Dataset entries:
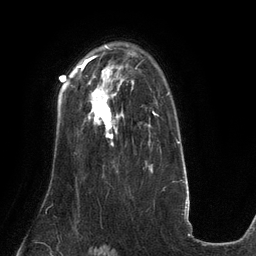
Breast MRI (dynamic contrast-enhanced), one axial slice; position 91 of 134 along the scan axis; cropped to one breast; dynamic contrast-enhanced series, time point 2 of 6 at this slice position (early post-contrast); 3 T; TE 2.7 ms, TR 6.5 ms; 1.2 mm slice thickness; 256 × 256 image matrix, field of view 200 × 200 mm. Female patient.
Outlined on this slice (semi-automatic segmentation, software-assisted and operator-edited):
- enhancing-tissue mask used for the functional tumour volume (all voxels passing the contrast-enhancement thresholds inside the analysis volume; usually the tumour): bounding box <88,91,123,145> (left, top, right, bottom; pixels)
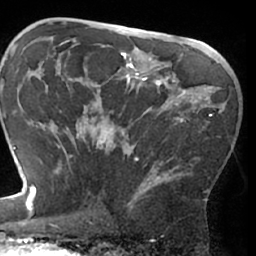
Breast MRI (dynamic contrast-enhanced), one axial slice; slice 42 of 66 in the series (ordered by position); cropped to one breast; dynamic contrast-enhanced series, time point 2 of 7 at this slice position (early post-contrast); 1.5 T; TE 3 ms, TR 6.2 ms; 2.4 mm slice thickness; 256 × 256 image matrix, field of view 170 × 170 mm. Female patient.
Outlined on this slice (semi-automatic segmentation, software-assisted and operator-edited):
- enhancing-tissue mask used for the functional tumour volume (all voxels passing the contrast-enhancement thresholds inside the analysis volume; usually the tumour): bounding box <62,104,214,208> (left, top, right, bottom; pixels)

- [Work order]:
A word-for-word copy of the entries is needed, with no pictures in it.

- [Task answer]:
Breast MRI (dynamic contrast-enhanced), one axial slice; position 91 of 134 along the scan axis; cropped to one breast; dynamic contrast-enhanced series, time point 2 of 6 at this slice position (early post-contrast); 3 T; TE 2.7 ms, TR 6.5 ms; 1.2 mm slice thickness; 256 × 256 image matrix, field of view 200 × 200 mm. Female patient.
Outlined on this slice (semi-automatic segmentation, software-assisted and operator-edited):
- enhancing-tissue mask used for the functional tumour volume (all voxels passing the contrast-enhancement thresholds inside the analysis volume; usually the tumour): bounding box <88,91,123,145> (left, top, right, bottom; pixels)
Breast MRI (dynamic contrast-enhanced), one axial slice; slice 42 of 66 in the series (ordered by position); cropped to one breast; dynamic contrast-enhanced series, time point 2 of 7 at this slice position (early post-contrast); 1.5 T; TE 3 ms, TR 6.2 ms; 2.4 mm slice thickness; 256 × 256 image matrix, field of view 170 × 170 mm. Female patient.
Outlined on this slice (semi-automatic segmentation, software-assisted and operator-edited):
- enhancing-tissue mask used for the functional tumour volume (all voxels passing the contrast-enhancement thresholds inside the analysis volume; usually the tumour): bounding box <62,104,214,208> (left, top, right, bottom; pixels)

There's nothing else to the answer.